- Court: Oregon Court of Appeals
- Area(s) of Law: Criminal Law
- Date Filed: 05-14-2014
- Case #: A148505
- Judge(s)/Court Below: Nakamoto, J. for the Court; Armstrong, P.J.; and Egan, J.
- Full Text Opinion
Defendant appealed a judgment convicting her of failure to appear on a criminal citation, ORS 133.076. Defendant was cited for first-degree criminal mischief for damaging her brother's property. The date of her court appearance conflicted with a planned trip to the Virgin Islands, and she vocalized it to the officer at the time she received the citation. When she failed to appear in court, the State issued the citation for failure to appear. Defendant moved for a judgment of acquittal, citing that the State needed to prove to the jury that the citation had been issued properly according to the cited statutes. The Court disagreed with Defendant, stating the language was not such that it would add additional elements of the crime. Before trial on the charge, the State filed a motion in limine to exclude Defendant's testimony, citing that it was not relevant.
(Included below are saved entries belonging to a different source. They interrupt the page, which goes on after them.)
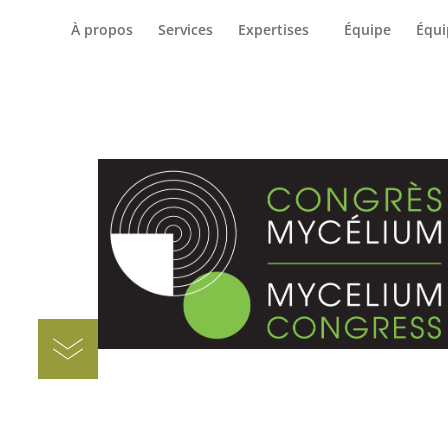
Accueil
C
À propos
Services
Expertises
Équipe
Équ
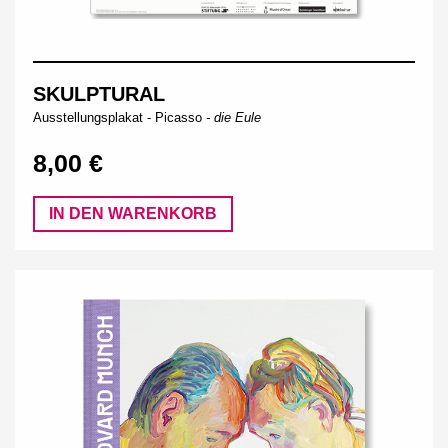
SKULPTURAL
Ausstellungsplakat -
Picasso
- die Eule
8,00 €
IN DEN WARENKORB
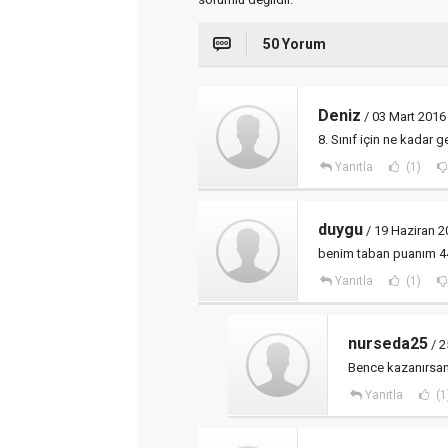
50 Yorum
Deniz
/ 03 Mart 2016
8. Sınıf için ne kadar g
Yanıtla
(1)
duygu
/ 19 Haziran 2
benim taban puanım 4
Yanıtla
(1)
nurseda25
/ 2
Bence kazanırsan
Yanıtla
(1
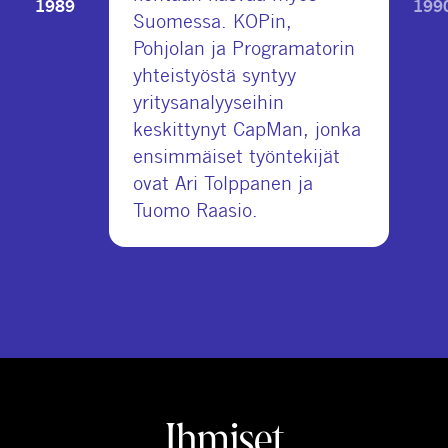
1989
199
Suomessa. KOPin,
Pohjolan ja Programatorin
yhteistyöstä syntyy
yritysanalyyseihin
keskittynyt CapMan, jonka
ensimmäiset työntekijät
ovat Ari Tolppanen ja
Tuomo Raasio.
Ihmiset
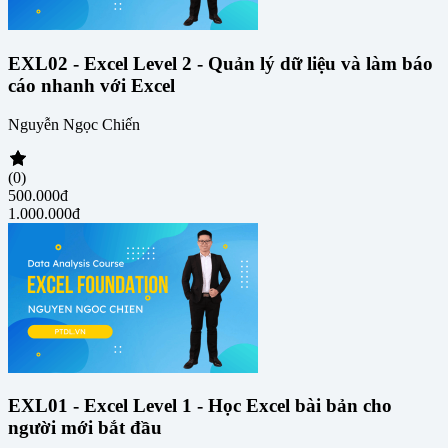
EXL02 - Excel Level 2 - Quản lý dữ liệu và làm báo
cáo nhanh với Excel
Nguyễn Ngọc Chiến
(0)
500.000đ
1.000.000đ
EXL01 - Excel Level 1 - Học Excel bài bản cho
người mới bắt đầu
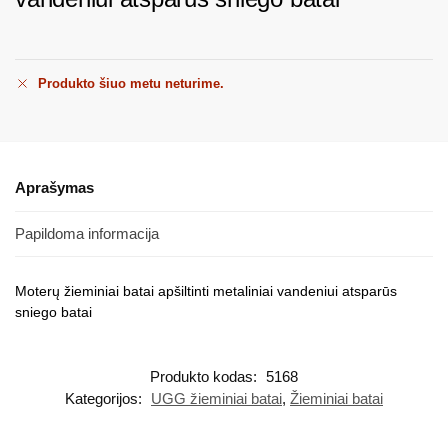
Produkto šiuo metu neturime.
Aprašymas
Papildoma informacija
Moterų žieminiai batai apšiltinti metaliniai vandeniui atsparūs
sniego batai
Produkto kodas:
5168
Kategorijos:
UGG žieminiai batai
,
Žieminiai batai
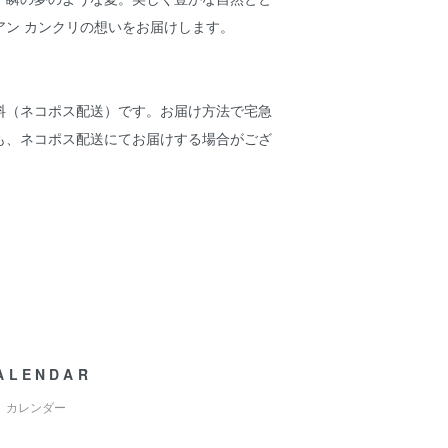
アン カンクリの想いをお届けします。
料（ネコポス配送）です。お届け方法で宅急
も、ネコポス配送にてお届けする場合がござ
ALENDAR
カレンダー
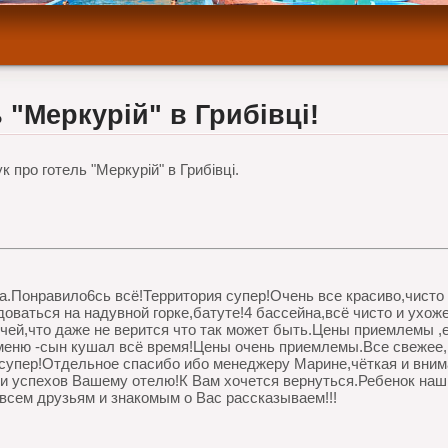
 "Меркурій" в Грибівці!
к про готель "Меркурій" в Грибівці.
ха.Понравило6сь всё!Территория супер!Очень все красиво,чисто
оваться на надувной горке,батуте!4 бассейна,всё чисто и ухож
чей,что даже не верится что так может быть.Цены приемлемы ,е
меню -сын кушал всё время!Цены очень приемлемы.Все свежее,
супер!Отдельное спасибо ибо менеджеру Марине,чёткая и вним
и успехов Вашему отелю!К Вам хочется вернуться.Ребенок наш
всем друзьям и знакомым о Вас рассказываем!!!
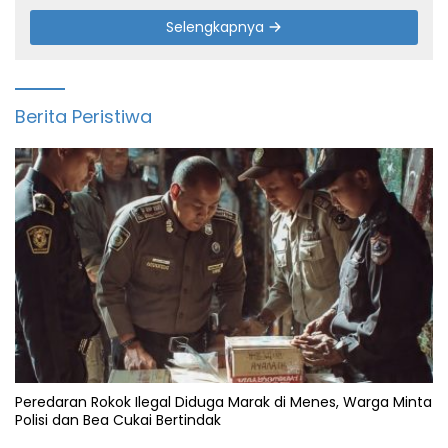
Selengkapnya
Berita Peristiwa
Peredaran Rokok Ilegal Diduga Marak di Menes, Warga Minta
Polisi dan Bea Cukai Bertindak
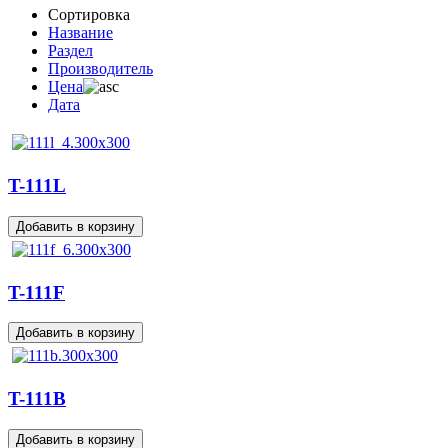
Сортировка
Название
Раздел
Производитель
Цена
Дата
T-111L
T-111F
T-111B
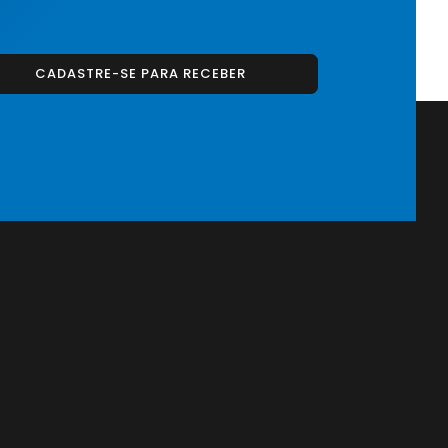
CADASTRE-SE PARA RECEBER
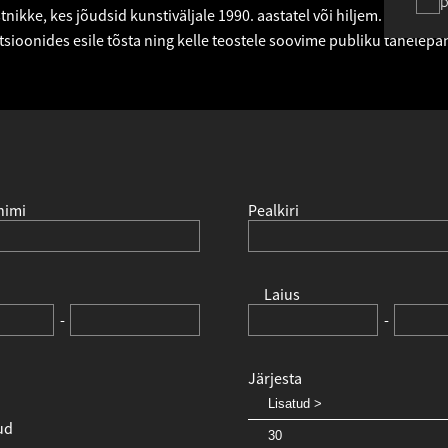
p
nikke, kes jõudsid kunstiväljale 1990. aastatel või hiljem. Sellel leh
tsioonides esile tõsta ning kelle teostele soovime publiku tähelepa
nimi
Pealkiri
Laius
-
-
Järjesta
ud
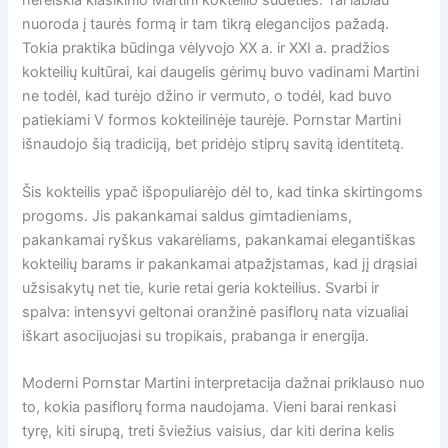
nereiškia klasikinio Martini kokteilio sudėties. Tai labiau
nuoroda į taurės formą ir tam tikrą elegancijos pažadą.
Tokia praktika būdinga vėlyvojo XX a. ir XXI a. pradžios
kokteilių kultūrai, kai daugelis gėrimų buvo vadinami Martini
ne todėl, kad turėjo džino ir vermuto, o todėl, kad buvo
patiekiami V formos kokteilinėje taurėje. Pornstar Martini
išnaudojo šią tradiciją, bet pridėjo stiprų savitą identitetą.
Šis kokteilis ypač išpopuliarėjo dėl to, kad tinka skirtingoms
progoms. Jis pakankamai saldus gimtadieniams,
pakankamai ryškus vakarėliams, pakankamai elegantiškas
kokteilių barams ir pakankamai atpažįstamas, kad jį drąsiai
užsisakytų net tie, kurie retai geria kokteilius. Svarbi ir
spalva: intensyvi geltonai oranžinė pasiflorų nata vizualiai
iškart asocijuojasi su tropikais, prabanga ir energija.
Moderni Pornstar Martini interpretacija dažnai priklauso nuo
to, kokia pasiflorų forma naudojama. Vieni barai renkasi
tyrę, kiti sirupą, treti šviežius vaisius, dar kiti derina kelis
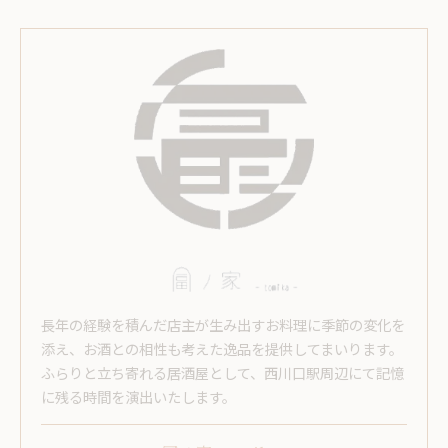
長年の経験を積んだ店主が生み出すお料理に季節の変化を
添え、お酒との相性も考えた逸品を提供してまいります。
ふらりと立ち寄れる居酒屋として、西川口駅周辺にて記憶
に残る時間を演出いたします。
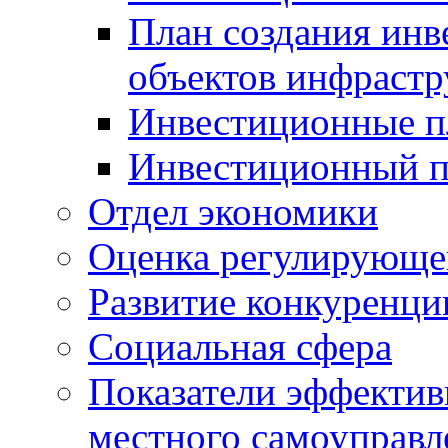
План создания инв
объектов инфраст
Инвестиционные 
Инвестиционный 
Отдел экономики
Оценка регулирующег
Развитие конкуренци
Социальная сфера
Показатели эффектив
местного самоуправл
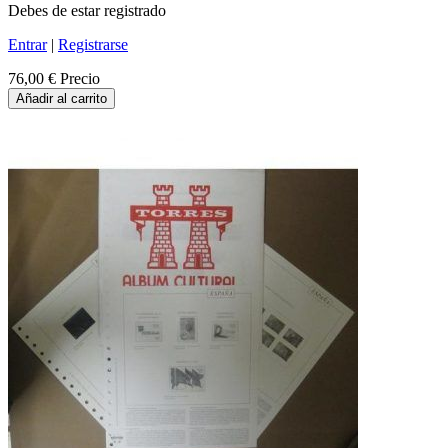
Debes de estar registrado
Entrar
|
Registrarse
76,00 €
Precio
Añadir al carrito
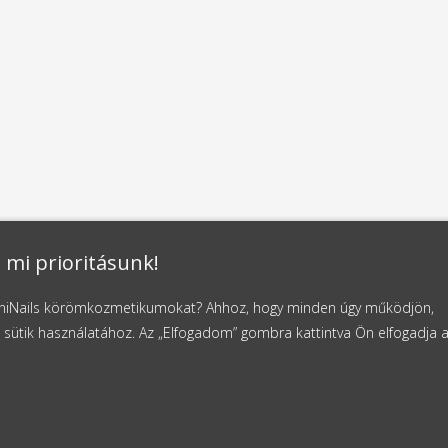
 mi prioritásunk!
NaniNails körömkozmetikumokat? Ahhoz, hogy minden úgy működjön,
 sütik használatához. Az „Elfogadom” gombra kattintva Ön elfogadja 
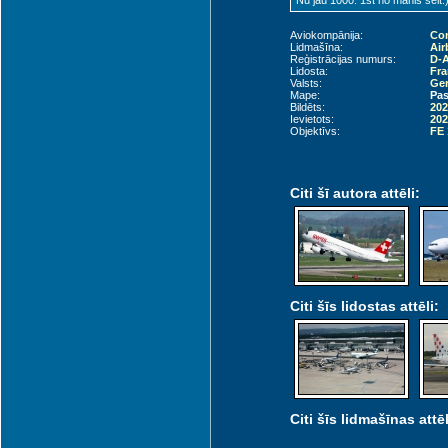
Nu jau 1000. 1st no manis šeit:
Aviokompānija:
Co
Lidmašīna:
Air
Reģistrācijas numurs:
D-
Lidosta:
Fra
Valsts:
Ger
Mape:
Pas
Bildēts:
202
Ievietots:
202
Objektīvs:
FE 
Citi šī autora attēli:
Citi šīs lidostas attēli:
Citi šīs lidmašīnas attēl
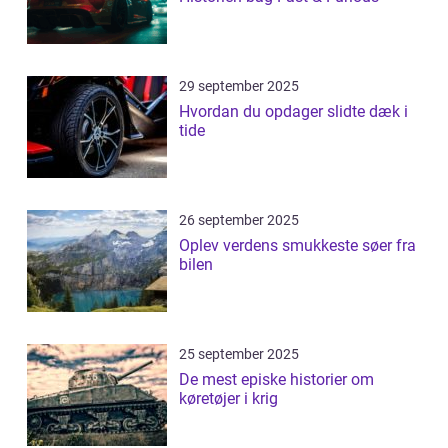
29 september 2025
Hvordan du opdager slidte dæk i
tide
26 september 2025
Oplev verdens smukkeste søer fra
bilen
25 september 2025
De mest episke historier om
køretøjer i krig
The State’s argument was that they merely needed to prove her failure to show up and that her testimony was simply an attempt to explain why she failed, and therefore not relevant. Defendant argued that the testimony would serve to counter the element of “knowingly” required by the statute. The Court held that trial courts are not to exclude any evidence that is “logically relevant” to the case. Reversed and remanded.